Fonterra's credit rating safe but Shareholders' Council labels payout cut 'unacceptable'
By Rebecca Howard
Aug. 10 (BusinessDesk) - S&P Global Ratings said there is no immediate impact on its rating on Fonterra Cooperative Group from the group's lower farmgate milk price and dividend guidance for the year ended July 31, issued this morning.
However, the Fonterra Shareholders' Council expressed deep disappointment, saying "the fact that we find ourselves in this situation is unacceptable" and took the unusual step of questioning the cooperative's value creation record at a time when a new chief executive is being sought and the chairmanship has unexpectedly changed.
Earlier, New Zealand's largest business affirmed normalised earnings per share guidance of 25-30 cents, implying earnings of $403 million to $484 million, but indicated it's likely to be at or slightly below this range, and anticipates no dividends beyond the 10 cents per share interim payment made in April.
Fonterra also trimmed its 2017/18 forecast farmgate milk price to $6.70 per kilogram of milk solids from $6.75/kgMS. It made no mention of the forecast for the current season but ASB Senior rural economist Nathan Penny said "unfortunately for farmers, a second forecast cut is likely to follow later this month." He expects Fonterra to cut its $7.00/kgMS 2018/19 forecast to near ASB's forecast of $6.50/kgMS.
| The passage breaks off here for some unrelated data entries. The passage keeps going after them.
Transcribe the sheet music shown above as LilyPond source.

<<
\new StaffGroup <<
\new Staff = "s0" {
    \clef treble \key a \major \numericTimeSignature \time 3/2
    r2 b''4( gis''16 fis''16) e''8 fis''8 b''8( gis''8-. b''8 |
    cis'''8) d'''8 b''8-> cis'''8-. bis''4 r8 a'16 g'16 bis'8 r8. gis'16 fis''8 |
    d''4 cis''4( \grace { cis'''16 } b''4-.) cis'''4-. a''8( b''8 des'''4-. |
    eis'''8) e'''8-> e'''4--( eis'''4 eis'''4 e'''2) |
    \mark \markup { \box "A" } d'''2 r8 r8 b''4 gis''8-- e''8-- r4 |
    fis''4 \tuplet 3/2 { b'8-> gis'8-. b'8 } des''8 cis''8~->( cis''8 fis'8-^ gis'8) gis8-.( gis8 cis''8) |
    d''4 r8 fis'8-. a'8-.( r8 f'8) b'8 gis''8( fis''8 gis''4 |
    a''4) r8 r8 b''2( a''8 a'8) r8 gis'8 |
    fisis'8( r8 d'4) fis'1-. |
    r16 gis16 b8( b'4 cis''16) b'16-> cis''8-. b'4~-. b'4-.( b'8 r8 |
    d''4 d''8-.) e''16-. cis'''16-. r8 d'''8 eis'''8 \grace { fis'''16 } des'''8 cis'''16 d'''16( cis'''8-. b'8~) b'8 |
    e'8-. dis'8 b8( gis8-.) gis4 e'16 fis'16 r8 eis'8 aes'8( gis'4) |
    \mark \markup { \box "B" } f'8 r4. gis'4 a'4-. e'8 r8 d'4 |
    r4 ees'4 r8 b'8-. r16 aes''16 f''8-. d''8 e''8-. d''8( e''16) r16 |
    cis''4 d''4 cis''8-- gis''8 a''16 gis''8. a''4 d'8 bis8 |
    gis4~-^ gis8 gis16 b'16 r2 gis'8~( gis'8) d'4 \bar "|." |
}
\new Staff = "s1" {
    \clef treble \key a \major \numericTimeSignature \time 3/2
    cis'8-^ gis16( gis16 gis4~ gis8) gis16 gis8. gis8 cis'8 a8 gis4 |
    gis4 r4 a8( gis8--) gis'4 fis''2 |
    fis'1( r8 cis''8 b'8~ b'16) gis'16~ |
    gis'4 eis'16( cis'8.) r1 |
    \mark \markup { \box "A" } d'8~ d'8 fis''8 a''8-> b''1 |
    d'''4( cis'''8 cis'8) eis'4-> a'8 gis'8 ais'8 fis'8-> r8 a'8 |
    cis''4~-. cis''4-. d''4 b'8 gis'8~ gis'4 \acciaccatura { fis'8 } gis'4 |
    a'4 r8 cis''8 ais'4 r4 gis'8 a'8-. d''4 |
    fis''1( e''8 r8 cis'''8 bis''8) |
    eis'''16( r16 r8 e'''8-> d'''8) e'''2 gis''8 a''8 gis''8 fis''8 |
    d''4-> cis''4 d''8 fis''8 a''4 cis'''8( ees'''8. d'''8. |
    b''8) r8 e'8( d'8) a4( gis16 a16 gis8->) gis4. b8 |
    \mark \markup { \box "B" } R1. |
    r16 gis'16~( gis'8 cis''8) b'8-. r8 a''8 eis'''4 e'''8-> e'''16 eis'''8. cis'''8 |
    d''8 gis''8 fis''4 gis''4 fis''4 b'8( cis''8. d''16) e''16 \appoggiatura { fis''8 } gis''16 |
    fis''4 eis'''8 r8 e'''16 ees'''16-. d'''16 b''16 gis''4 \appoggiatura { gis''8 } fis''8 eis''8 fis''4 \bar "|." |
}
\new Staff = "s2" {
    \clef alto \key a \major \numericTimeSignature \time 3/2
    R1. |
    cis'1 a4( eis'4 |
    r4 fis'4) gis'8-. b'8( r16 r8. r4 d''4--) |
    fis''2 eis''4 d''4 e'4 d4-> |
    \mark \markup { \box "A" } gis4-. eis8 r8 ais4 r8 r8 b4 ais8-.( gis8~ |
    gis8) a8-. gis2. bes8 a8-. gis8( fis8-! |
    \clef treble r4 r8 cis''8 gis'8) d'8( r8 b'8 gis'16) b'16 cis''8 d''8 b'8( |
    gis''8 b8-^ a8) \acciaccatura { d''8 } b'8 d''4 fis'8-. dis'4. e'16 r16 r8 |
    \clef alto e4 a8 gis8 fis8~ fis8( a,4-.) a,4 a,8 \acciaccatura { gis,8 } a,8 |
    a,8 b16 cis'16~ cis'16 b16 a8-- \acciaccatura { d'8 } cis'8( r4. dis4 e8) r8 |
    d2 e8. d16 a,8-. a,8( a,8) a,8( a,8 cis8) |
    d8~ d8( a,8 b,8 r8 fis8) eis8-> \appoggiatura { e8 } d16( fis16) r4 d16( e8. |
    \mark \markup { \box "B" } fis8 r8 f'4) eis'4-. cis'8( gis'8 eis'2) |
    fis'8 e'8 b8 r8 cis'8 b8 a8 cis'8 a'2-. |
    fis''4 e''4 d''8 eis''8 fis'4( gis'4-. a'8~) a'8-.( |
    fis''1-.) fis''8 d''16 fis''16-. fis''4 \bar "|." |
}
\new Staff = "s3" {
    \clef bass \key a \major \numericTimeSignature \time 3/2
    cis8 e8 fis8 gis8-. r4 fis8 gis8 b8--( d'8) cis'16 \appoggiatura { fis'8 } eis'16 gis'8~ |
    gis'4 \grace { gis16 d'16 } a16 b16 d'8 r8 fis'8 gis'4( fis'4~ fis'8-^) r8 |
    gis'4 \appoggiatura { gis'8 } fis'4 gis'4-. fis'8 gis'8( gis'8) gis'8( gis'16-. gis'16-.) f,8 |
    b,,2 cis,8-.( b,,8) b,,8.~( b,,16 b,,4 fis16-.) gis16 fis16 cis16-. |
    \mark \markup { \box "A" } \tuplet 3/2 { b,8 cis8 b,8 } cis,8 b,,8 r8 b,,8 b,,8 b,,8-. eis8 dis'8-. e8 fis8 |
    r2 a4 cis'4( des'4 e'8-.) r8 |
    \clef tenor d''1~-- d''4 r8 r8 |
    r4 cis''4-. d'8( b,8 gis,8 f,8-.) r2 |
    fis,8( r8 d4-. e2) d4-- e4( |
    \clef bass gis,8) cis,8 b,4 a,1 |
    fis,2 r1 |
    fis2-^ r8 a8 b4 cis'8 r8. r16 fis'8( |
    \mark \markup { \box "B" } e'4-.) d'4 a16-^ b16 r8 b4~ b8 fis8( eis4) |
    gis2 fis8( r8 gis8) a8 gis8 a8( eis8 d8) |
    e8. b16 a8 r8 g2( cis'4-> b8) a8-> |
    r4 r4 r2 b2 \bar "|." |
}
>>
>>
The world's biggest dairy exporter cited a 105 million euros settlement with Danone and a $405 million impairment charge on Beingmate for needing to strengthen the balance sheet, and noted skinnier margins from its global ingredients and consumer and foodservice businesses.
S&P said today's announcement indicates the group "is willing to actively manage debt levels." It also said that its "stable outlook reflects our view that Fonterra's operating environment remains fundamentally sound and that more consistent milk prices should naturally stabilise the group's credit metrics."
However, it does expect Fonterra's debt to earnings before interest, taxes, depreciation and amortisation will be "materially outside our downward threshold of 4 times for fiscal 2018" and said the rating will come under immediate downward rating pressure "unless we believe the group's credit metrics will rapidly improve over fiscal 2019."
Duncan Coull, chairman of the Fonterra Shareholders’ Council, said he can "understand the board’s rationale and that it is prudent to protect the balance sheet, but the fact that we find ourselves in this situation is unacceptable."
According to Coull, the council "acknowledges that part of governance is managing risk, another key responsibility is to create long term value for shareholders. Given today’s announcement the question is ‘how effectively is this being done?’," he said.
Meanwhile, Fonterra Shareholders' Fund units, which gives outside investors exposure to Fonterra Cooperative Group, fell as the announcement added to scepticism about the efficacy of the cooperative's structure.
The units dropped 2.4 percent to $4.99, adding to a 20 percent slide so far this year, and fell as low as $4.95, a level not seen since September 2015 when Fonterra was hit by a slump in global dairy prices and offered interest-free loans to its farmer shareholders to tide them through the downturn.